— Start of Supplied entries —

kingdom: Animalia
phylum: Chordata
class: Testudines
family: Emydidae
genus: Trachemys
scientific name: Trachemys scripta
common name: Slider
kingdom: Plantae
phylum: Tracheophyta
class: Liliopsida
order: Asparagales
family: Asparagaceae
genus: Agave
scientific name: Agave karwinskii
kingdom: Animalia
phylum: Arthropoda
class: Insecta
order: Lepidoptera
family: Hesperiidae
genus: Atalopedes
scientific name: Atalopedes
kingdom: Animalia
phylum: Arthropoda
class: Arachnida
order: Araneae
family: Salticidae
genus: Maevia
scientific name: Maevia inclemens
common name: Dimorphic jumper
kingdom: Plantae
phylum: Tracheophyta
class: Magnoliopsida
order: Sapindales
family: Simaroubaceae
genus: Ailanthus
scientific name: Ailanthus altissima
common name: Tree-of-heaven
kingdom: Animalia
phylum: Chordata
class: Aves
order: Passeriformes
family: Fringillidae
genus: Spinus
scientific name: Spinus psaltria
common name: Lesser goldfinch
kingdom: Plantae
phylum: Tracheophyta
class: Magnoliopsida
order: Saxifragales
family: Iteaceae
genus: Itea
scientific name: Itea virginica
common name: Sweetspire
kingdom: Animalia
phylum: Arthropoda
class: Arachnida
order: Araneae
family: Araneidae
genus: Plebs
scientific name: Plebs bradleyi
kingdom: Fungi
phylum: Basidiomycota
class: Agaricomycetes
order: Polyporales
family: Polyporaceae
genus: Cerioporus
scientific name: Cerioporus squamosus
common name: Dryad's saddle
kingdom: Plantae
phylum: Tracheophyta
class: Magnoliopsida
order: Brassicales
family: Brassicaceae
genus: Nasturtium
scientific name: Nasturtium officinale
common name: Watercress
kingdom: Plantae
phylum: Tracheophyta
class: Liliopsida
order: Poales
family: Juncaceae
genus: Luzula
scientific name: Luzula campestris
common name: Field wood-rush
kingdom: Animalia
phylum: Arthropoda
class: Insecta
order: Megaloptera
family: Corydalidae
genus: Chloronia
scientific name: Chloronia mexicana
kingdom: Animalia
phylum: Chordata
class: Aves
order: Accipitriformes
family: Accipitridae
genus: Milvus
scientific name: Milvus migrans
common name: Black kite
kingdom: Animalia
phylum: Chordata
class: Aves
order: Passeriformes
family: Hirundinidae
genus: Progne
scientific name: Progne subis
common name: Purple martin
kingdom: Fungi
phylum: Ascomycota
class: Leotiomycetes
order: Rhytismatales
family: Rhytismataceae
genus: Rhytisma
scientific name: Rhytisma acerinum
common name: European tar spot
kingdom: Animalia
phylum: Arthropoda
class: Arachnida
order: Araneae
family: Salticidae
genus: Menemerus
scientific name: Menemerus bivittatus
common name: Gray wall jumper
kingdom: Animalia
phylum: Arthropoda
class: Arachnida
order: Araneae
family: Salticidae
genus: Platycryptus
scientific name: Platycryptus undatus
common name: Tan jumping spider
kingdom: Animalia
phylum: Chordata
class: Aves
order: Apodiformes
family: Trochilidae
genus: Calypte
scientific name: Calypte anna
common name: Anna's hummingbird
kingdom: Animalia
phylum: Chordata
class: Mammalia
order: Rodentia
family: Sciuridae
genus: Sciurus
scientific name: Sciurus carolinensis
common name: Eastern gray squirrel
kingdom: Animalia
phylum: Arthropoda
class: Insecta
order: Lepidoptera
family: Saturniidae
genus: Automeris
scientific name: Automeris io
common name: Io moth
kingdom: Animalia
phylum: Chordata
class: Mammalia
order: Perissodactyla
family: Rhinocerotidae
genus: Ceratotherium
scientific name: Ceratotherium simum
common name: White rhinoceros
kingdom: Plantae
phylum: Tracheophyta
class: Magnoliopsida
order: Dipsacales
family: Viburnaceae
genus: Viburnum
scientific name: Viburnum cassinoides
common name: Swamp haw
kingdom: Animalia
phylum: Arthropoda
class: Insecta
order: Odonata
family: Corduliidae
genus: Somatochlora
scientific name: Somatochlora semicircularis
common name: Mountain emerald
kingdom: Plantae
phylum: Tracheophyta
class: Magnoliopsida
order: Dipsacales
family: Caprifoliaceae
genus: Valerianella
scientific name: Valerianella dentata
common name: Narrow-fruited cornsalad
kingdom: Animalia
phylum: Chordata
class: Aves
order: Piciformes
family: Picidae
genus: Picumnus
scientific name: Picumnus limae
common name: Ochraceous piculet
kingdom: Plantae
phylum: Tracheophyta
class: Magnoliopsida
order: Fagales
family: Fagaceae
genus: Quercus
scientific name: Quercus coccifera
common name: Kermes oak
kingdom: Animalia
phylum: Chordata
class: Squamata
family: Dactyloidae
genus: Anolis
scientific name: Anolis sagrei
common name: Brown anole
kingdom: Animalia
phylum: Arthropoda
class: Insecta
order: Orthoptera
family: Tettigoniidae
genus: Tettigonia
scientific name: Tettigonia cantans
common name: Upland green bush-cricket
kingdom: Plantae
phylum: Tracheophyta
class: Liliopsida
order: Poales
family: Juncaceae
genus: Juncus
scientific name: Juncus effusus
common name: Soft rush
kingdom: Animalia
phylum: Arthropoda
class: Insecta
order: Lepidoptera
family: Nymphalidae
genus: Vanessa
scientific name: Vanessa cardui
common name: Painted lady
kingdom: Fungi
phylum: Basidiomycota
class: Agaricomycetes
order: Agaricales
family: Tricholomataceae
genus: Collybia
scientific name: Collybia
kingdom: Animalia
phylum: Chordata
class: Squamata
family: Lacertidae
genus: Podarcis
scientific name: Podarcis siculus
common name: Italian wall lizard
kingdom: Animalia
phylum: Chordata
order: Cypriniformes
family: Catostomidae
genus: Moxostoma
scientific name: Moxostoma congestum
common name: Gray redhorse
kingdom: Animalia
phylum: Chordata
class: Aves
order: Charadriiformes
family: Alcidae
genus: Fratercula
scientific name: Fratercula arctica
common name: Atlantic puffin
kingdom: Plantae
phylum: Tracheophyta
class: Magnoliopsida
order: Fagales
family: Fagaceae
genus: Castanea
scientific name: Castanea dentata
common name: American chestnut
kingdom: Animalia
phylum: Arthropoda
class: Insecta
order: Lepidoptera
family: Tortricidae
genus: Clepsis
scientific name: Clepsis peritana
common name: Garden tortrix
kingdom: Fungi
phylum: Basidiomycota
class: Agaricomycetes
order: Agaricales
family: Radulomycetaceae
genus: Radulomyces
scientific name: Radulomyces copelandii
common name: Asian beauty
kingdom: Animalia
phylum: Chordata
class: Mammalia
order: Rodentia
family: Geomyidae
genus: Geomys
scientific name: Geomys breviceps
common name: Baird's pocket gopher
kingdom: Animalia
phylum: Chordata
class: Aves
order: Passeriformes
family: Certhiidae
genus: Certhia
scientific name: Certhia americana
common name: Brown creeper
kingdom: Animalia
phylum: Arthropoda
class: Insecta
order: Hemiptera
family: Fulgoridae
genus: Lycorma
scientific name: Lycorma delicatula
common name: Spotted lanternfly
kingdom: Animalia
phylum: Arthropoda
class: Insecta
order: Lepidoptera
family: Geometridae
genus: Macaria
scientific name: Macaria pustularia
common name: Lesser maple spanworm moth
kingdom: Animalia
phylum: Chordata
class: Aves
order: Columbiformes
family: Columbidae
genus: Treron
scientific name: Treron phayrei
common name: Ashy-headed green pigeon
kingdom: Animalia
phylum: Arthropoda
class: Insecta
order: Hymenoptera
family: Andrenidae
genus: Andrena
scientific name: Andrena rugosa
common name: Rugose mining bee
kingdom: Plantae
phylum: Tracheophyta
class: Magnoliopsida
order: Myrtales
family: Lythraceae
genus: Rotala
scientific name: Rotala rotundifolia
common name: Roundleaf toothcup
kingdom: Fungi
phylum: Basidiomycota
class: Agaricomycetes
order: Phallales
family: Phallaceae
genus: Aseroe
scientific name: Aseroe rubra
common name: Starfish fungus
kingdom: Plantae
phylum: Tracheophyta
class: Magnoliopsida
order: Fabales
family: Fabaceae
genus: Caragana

— End of Supplied entries —

> Instruction:
Can you return, unchanged, the lines of the records starting at the first line and ending at the line that contains "genus: Nasturtium", with both of those lines included?

> Written reply:
kingdom: Animalia
phylum: Chordata
class: Testudines
family: Emydidae
genus: Trachemys
scientific name: Trachemys scripta
common name: Slider
kingdom: Plantae
phylum: Tracheophyta
class: Liliopsida
order: Asparagales
family: Asparagaceae
genus: Agave
scientific name: Agave karwinskii
kingdom: Animalia
phylum: Arthropoda
class: Insecta
order: Lepidoptera
family: Hesperiidae
genus: Atalopedes
scientific name: Atalopedes
kingdom: Animalia
phylum: Arthropoda
class: Arachnida
order: Araneae
family: Salticidae
genus: Maevia
scientific name: Maevia inclemens
common name: Dimorphic jumper
kingdom: Plantae
phylum: Tracheophyta
class: Magnoliopsida
order: Sapindales
family: Simaroubaceae
genus: Ailanthus
scientific name: Ailanthus altissima
common name: Tree-of-heaven
kingdom: Animalia
phylum: Chordata
class: Aves
order: Passeriformes
family: Fringillidae
genus: Spinus
scientific name: Spinus psaltria
common name: Lesser goldfinch
kingdom: Plantae
phylum: Tracheophyta
class: Magnoliopsida
order: Saxifragales
family: Iteaceae
genus: Itea
scientific name: Itea virginica
common name: Sweetspire
kingdom: Animalia
phylum: Arthropoda
class: Arachnida
order: Araneae
family: Araneidae
genus: Plebs
scientific name: Plebs bradleyi
kingdom: Fungi
phylum: Basidiomycota
class: Agaricomycetes
order: Polyporales
family: Polyporaceae
genus: Cerioporus
scientific name: Cerioporus squamosus
common name: Dryad's saddle
kingdom: Plantae
phylum: Tracheophyta
class: Magnoliopsida
order: Brassicales
family: Brassicaceae
genus: Nasturtium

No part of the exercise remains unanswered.